The individual and national vulnerability to variable weather patterns is huge, and yet state level, cross-subsidised insurance would come at a relatively low cost.
There is need for the development of appropriate financial instruments for agricultural risk insurance, which should be heavily subsidised by the state to improve African agricultural production in Africa.
Rwanda, for instance, has its biggest source of income from agriculture, which contributes 39 percent of GDP, employing 75 percent of the population in mainly subsistence agriculture.
Main agricultural products are coffee, tea, bananas and coconuts which are mainly exported to neighbouring countries. The industry saw a decline in contribution to GDP between 2016-2017 due to bad rains plaguing the region of late.
NicozDiamond managing director, David Nyabadza, confirmed that they have packages for farmers with the view of contributing to agricultural production not only in Zimbabwe but for the continent.
“The main crop is tobacco which is insured, sugarcane, yes, we do insure a bit to the Lowveld.

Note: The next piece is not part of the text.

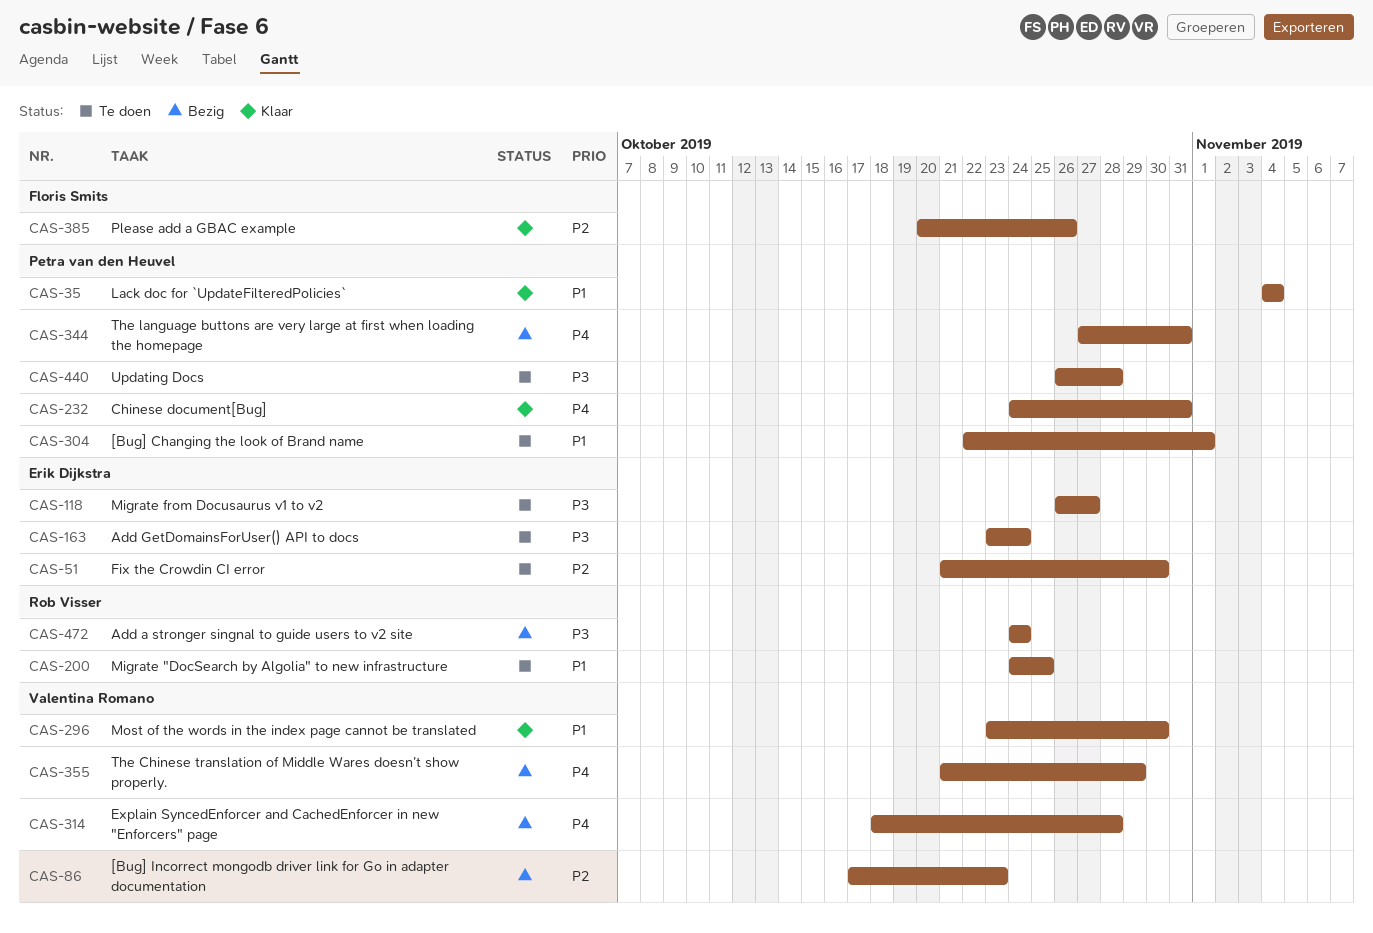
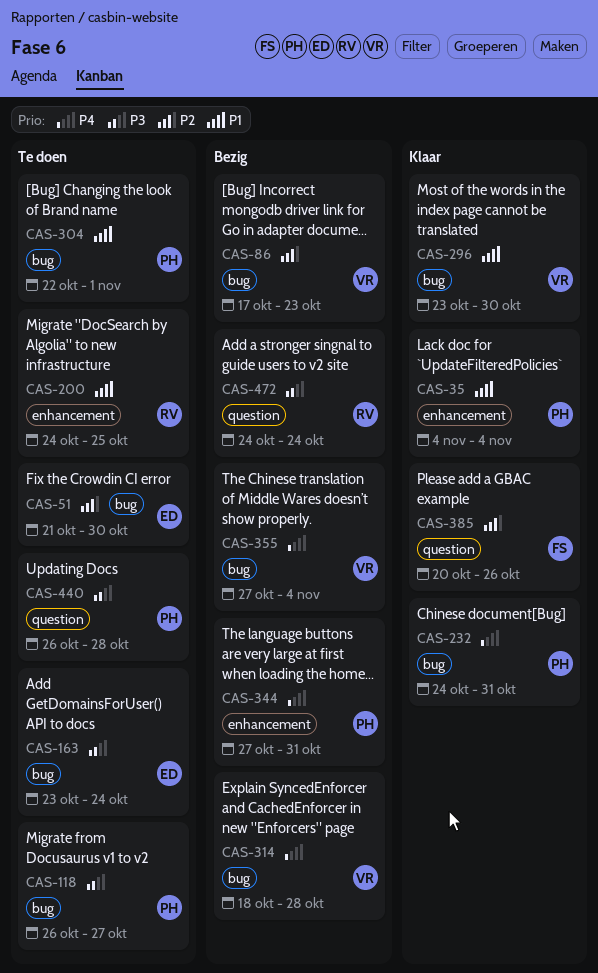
CAS-118, owner: Erik Dijkstra -> Petra van den Heuvel
CAS-355, start: Oct 21 -> Oct 27
CAS-355, due: Oct 29 -> Nov 4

“Our aim is to also contribute to macroeconomic performance of Zimbabwe and the continent,” he said.
Agriculture is the backbone of most African countries and governments should seriously consider various insurance premiums and policies to guard against unforeseen risks and disasters.
Some of the risks are as a result of climate change, theft or sometimes crop failure, a critical factor that farmers should put into
consideration in view of agricultural insurance.